- Born: David Marcus Thompson 18 July 1950 (age 75) Hackney, London, England, UK
- Occupations: Film producer, television producer
- Years active: 1978–present

= David M. Thompson =

British film and television producer (born 1950)

David Marcus Thompson (born 18 July 1950 in Hackney, London) is a British film and television producer, and the editor of several books about film directors.

==Overview==

Thompson worked for the BBC from 1978 as a film programmer and documentary maker. In 1981 he filmed Woza Albert!. From 1997 he was head of BBC Films. Up until 2007, BBC Films was run and funded as a private company, with its own offices in Mortimer Street around the corner from Broadcasting House, while still under the full control of the BBC.

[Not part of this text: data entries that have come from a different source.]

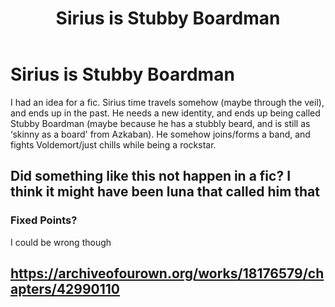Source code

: #+TITLE: Sirius is Stubby Boardman

* Sirius is Stubby Boardman
:PROPERTIES:
:Author: Princely-Principals
:Score: 48
:DateUnix: 1609100015.0
:DateShort: 2020-Dec-27
:FlairText: Prompt
:END:
I had an idea for a fic. Sirius time travels somehow (maybe through the veil), and ends up in the past. He needs a new identity, and ends up being called Stubby Boardman (maybe because he has a stubbly beard, and is still as ‘skinny as a board' from Azkaban). He somehow joins/forms a band, and fights Voldemort/just chills while being a rockstar.


** Did something like this not happen in a fic? I think it might have been luna that called him that
:PROPERTIES:
:Author: Brilliant_Wash9403
:Score: 3
:DateUnix: 1609153454.0
:DateShort: 2020-Dec-28
:END:

*** Fixed Points?

I could be wrong though
:PROPERTIES:
:Author: HELLOOOOOOooooot
:Score: 2
:DateUnix: 1609155174.0
:DateShort: 2020-Dec-28
:END:


** [[https://archiveofourown.org/works/18176579/chapters/42990110]]
:PROPERTIES:
:Author: Aardwarkthe2nd
:Score: 3
:DateUnix: 1609157706.0
:DateShort: 2020-Dec-28
:END:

In 2007, a re-structure of the division saw it re-integrated into the main BBC Fiction department of BBC Vision, under the control of Jane Tranter. As a result, it moved out of its independent offices into Television Centre and David Thompson, previously head of BBC Films, left to start his own film production company, Origin Pictures.

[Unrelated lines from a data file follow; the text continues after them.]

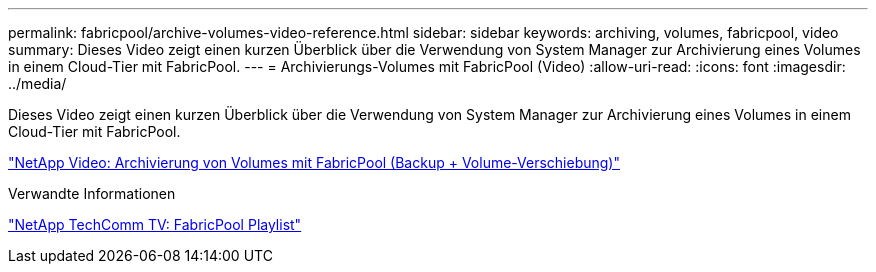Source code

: ---
permalink: fabricpool/archive-volumes-video-reference.html 
sidebar: sidebar 
keywords: archiving, volumes, fabricpool, video 
summary: Dieses Video zeigt einen kurzen Überblick über die Verwendung von System Manager zur Archivierung eines Volumes in einem Cloud-Tier mit FabricPool. 
---
= Archivierungs-Volumes mit FabricPool (Video)
:allow-uri-read: 
:icons: font
:imagesdir: ../media/


[role="lead"]
Dieses Video zeigt einen kurzen Überblick über die Verwendung von System Manager zur Archivierung eines Volumes in einem Cloud-Tier mit FabricPool.

https://www.youtube.com/embed/5tDJAkqN2nA?rel=0["NetApp Video: Archivierung von Volumes mit FabricPool (Backup + Volume-Verschiebung)"]

.Verwandte Informationen
https://www.youtube.com/playlist?list=PLdXI3bZJEw7mcD3RnEcdqZckqKkttoUpS["NetApp TechComm TV: FabricPool Playlist"]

The films he has produced for Origin Pictures include The Awakening, An Education, and The Sense of an Ending. He has continued to executive-produce films for the BBC, including The History Boys (2006) and the remake of Brideshead Revisited (2008).

David Thompson's two-part BBC documentary on the films of Jean Renoir in 1993 led to him editing an anthology of the director's letters for Faber & Faber, Jean Renoir: Letters (1994, with Lorraine LoBianco). For the same publisher, he has also edited Levinson on Levinson (1992),Scorsese on Scorsese (1996, with Ian Cristie), and Altman on Altman (2006).